TASK DETAILS: Copy each line of the listing below where the word "CAGE" turns up.

ENTRIES SUPPLIED:
---------------

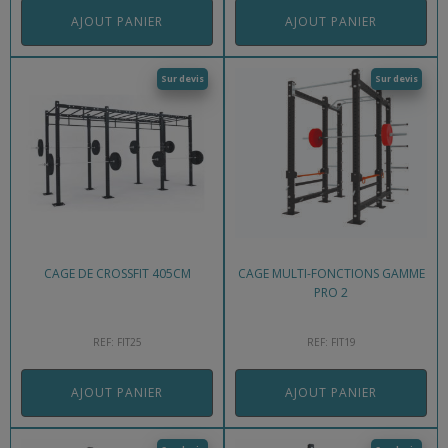
AJOUT PANIER
AJOUT PANIER
Sur devis
Sur devis
CAGE DE CROSSFIT 405CM
CAGE MULTI-FONCTIONS GAMME
PRO 2
REF: FIT25
REF: FIT19
AJOUT PANIER
AJOUT PANIER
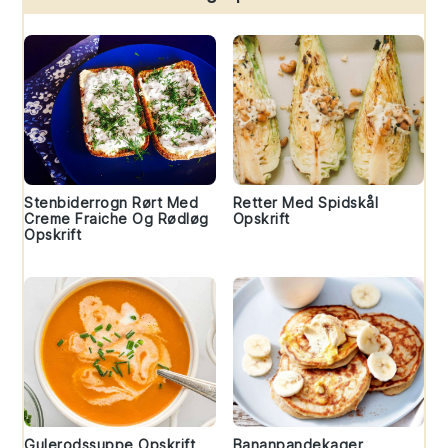
Stenbiderrogn Rørt Med
Retter Med Spidskål
Creme Fraiche Og Rødløg
Opskrift
Opskrift
Gulerodssuppe Opskrift
Bananpandekager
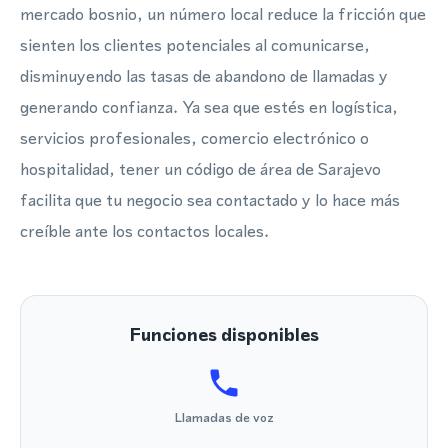
mercado bosnio, un número local reduce la fricción que
sienten los clientes potenciales al comunicarse,
disminuyendo las tasas de abandono de llamadas y
generando confianza. Ya sea que estés en logística,
servicios profesionales, comercio electrónico o
hospitalidad, tener un código de área de Sarajevo
facilita que tu negocio sea contactado y lo hace más
creíble ante los contactos locales.
Funciones disponibles
Llamadas de voz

---------------

RESPONSE TO THE TASK:
CAGE DE CROSSFIT 405CM
CAGE MULTI-FONCTIONS GAMME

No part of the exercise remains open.